_Directions_
In the data below, find every line with the string "framed" and pull it out.

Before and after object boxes

········

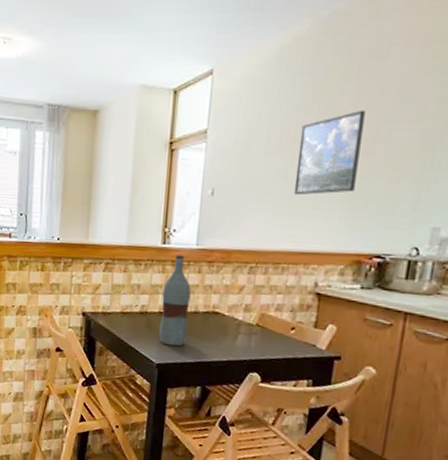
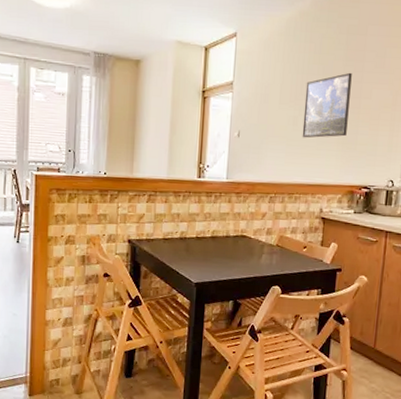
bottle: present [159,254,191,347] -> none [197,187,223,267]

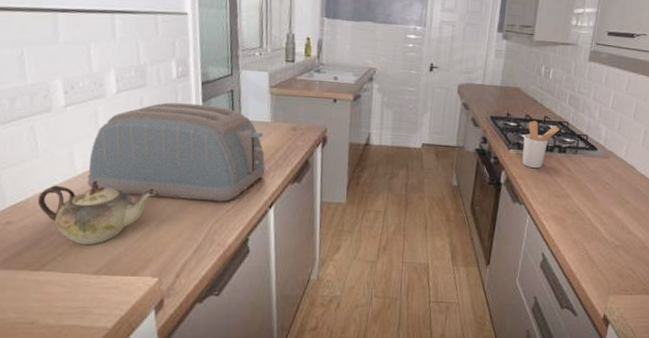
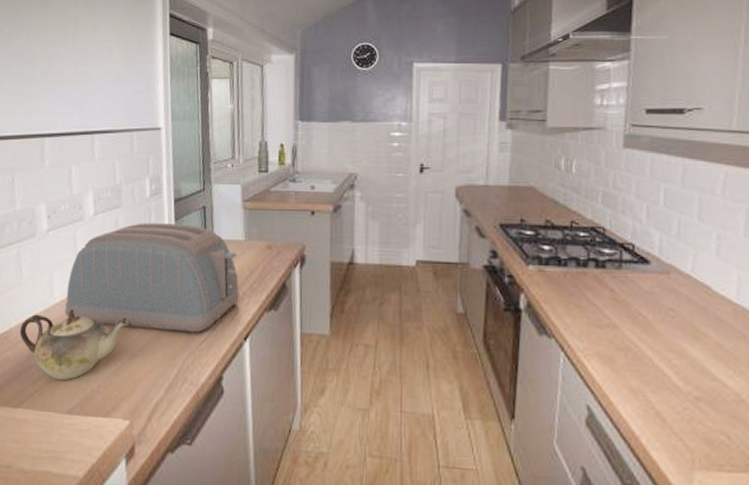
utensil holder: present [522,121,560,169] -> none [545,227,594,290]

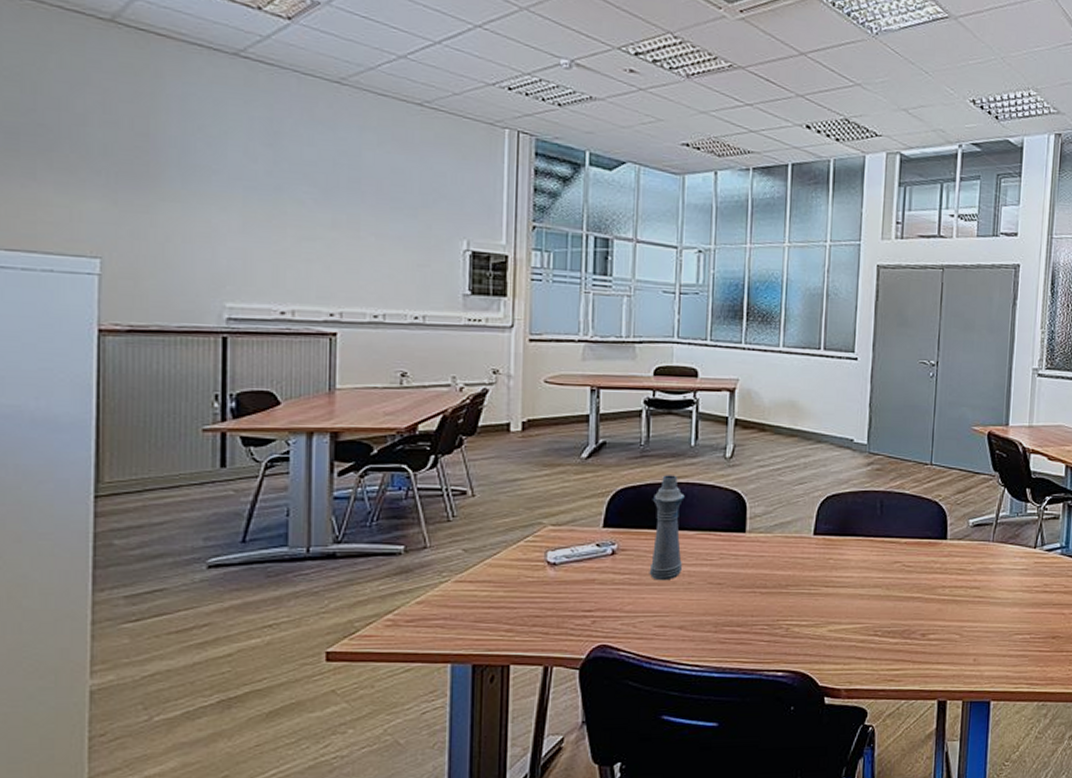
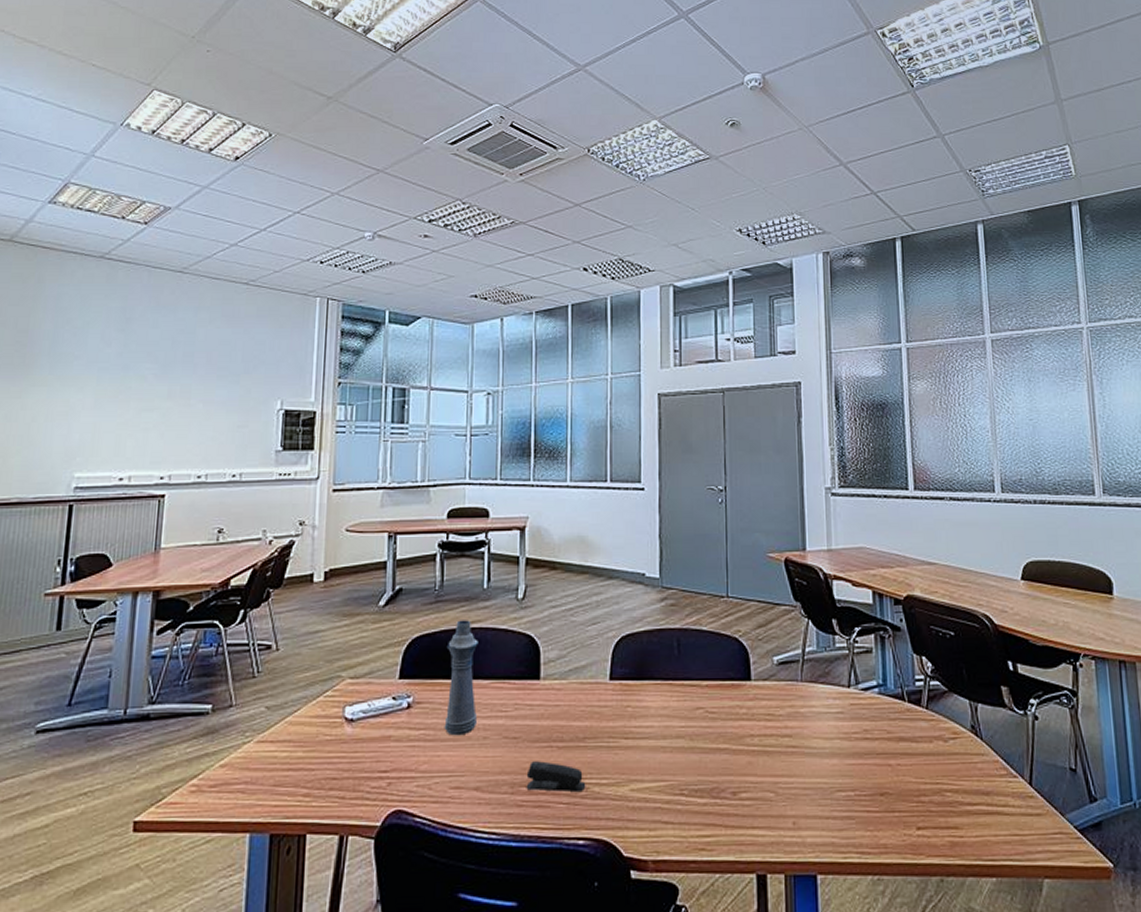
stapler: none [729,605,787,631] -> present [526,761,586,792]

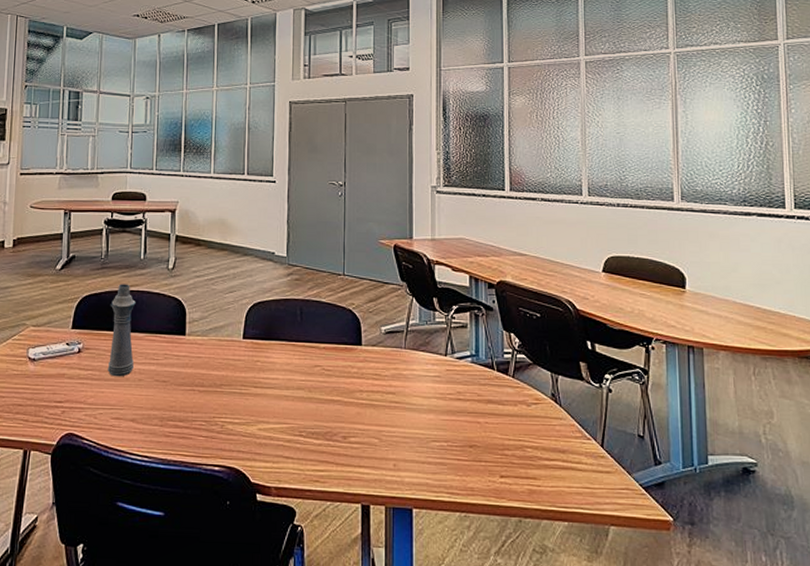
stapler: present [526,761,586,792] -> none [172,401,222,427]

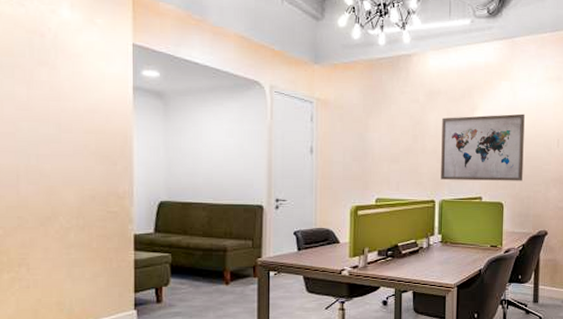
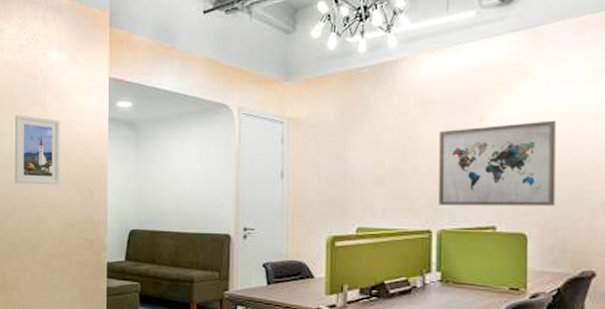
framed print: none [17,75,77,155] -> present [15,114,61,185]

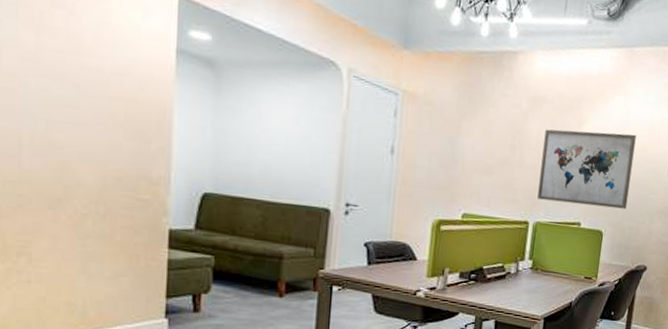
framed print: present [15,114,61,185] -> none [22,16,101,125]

········

_Answer_
framed print: none [17,75,77,155] -> present [15,114,61,185]
framed print: present [15,114,61,185] -> none [22,16,101,125]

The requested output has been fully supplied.